Existe diferença – em termos de permanência – entre o ensaio de crítica literária e o ensaio de interpretação cultural (como praticado por Gilberto Freyre, Sérgio Buarque de Holanda ou Caio Prado)?
Parece que os ensaios que o senhor chama “de interpretação cultural” duram mais porque têm mais alcance aos olhos do público, na medida em que se referem ao país, à sociedade, à formação histórica, geralmente de interesse mais geral do que a literatura. Seja como for, nunca houve no Brasil um livro de crítica ou de história literária da categoria dos que foram escritos pelos autores que citou.
Textos de Intervenção traz críticas sobre poesia que o senhor não incluiu em seus livros anteriores – em que predominam análises de obras em prosa. Por que havia essa predominância da prosa em sua obra pregressa?
Não se esqueça de que sempre escrevi muito sobre poesia e que tenho um livrinho didático, Na Sala de Aula, no qual só há análises de poemas.
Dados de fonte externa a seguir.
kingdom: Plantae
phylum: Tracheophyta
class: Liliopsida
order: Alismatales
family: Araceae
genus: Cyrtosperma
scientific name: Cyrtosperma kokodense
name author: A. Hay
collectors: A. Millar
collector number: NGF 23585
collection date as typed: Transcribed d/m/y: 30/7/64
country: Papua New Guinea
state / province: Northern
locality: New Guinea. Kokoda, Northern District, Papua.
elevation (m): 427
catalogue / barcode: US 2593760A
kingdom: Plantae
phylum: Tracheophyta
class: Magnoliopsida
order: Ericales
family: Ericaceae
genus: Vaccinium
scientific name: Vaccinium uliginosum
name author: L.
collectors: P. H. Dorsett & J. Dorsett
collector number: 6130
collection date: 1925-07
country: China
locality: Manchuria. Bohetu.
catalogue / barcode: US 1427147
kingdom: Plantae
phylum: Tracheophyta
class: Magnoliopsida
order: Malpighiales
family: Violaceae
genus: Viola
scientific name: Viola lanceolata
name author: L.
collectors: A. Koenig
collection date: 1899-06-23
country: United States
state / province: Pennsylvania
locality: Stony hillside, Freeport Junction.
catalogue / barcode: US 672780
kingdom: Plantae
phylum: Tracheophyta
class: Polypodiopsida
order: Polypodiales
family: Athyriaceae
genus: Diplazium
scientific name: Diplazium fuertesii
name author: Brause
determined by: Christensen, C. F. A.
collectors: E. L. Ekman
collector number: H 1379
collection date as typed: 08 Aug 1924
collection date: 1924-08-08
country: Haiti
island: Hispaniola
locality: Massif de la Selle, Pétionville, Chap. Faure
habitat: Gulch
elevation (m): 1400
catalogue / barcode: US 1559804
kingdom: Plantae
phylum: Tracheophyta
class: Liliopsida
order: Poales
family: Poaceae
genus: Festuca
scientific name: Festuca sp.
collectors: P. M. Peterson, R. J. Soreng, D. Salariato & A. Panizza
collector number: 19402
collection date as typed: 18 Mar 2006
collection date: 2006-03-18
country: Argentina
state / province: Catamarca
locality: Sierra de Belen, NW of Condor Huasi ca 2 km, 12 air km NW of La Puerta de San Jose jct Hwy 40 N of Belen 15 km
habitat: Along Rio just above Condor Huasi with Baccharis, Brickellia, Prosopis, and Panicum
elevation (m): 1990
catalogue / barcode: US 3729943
A crítica “militante”, feita no dia a dia dos jornais, no momento da publicação de obras e autores ainda desconhecidos, é talvez a forma mais arriscada de crítica, pois equivale a uma aposta na continuidade de um trabalho ainda em gestação. Quais são os autores que confirmaram sua avaliação inicial? E, inversamente, houve casos de autores em que o senhor enxergava uma promessa que não se confirmou?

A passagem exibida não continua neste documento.